Content starts

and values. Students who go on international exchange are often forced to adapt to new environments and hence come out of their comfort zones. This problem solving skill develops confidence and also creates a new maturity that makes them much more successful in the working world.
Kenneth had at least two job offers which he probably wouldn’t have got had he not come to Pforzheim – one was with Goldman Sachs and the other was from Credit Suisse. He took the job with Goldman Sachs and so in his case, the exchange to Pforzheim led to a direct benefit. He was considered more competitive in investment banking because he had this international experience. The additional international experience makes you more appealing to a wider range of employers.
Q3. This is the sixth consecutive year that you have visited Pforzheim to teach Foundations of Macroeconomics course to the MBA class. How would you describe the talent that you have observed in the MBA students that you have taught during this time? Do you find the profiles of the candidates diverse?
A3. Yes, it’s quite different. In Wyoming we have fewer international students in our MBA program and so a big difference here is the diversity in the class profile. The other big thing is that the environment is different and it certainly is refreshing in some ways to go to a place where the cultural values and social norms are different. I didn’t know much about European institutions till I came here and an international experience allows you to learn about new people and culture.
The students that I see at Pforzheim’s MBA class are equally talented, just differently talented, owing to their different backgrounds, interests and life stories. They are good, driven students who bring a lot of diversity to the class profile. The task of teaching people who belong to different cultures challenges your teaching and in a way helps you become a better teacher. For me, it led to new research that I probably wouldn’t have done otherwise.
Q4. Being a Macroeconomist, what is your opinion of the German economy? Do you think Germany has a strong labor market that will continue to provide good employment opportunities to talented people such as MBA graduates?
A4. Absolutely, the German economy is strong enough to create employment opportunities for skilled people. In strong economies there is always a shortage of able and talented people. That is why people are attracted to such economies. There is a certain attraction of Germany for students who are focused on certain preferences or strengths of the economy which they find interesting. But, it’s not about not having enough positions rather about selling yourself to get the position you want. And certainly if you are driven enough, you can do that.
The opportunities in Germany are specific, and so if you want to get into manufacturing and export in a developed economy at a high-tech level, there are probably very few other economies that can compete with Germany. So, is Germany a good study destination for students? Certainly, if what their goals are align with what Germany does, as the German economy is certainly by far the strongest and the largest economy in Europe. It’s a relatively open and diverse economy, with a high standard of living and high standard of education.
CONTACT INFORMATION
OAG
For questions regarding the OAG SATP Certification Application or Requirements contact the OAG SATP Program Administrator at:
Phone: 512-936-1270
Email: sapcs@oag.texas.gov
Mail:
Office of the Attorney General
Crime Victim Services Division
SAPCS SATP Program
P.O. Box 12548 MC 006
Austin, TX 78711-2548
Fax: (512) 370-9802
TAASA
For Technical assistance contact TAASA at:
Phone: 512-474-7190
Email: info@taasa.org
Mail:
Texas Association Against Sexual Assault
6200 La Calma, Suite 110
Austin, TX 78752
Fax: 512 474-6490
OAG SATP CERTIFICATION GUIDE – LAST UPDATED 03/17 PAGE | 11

Content ends

**TRY IT:** The answer must be the line containing "Fax: 512 474-6490" and every line after it to the end of the data, each set down exactly.

**WRITTEN ANSWER:**
Fax: 512 474-6490
OAG SATP CERTIFICATION GUIDE – LAST UPDATED 03/17 PAGE | 11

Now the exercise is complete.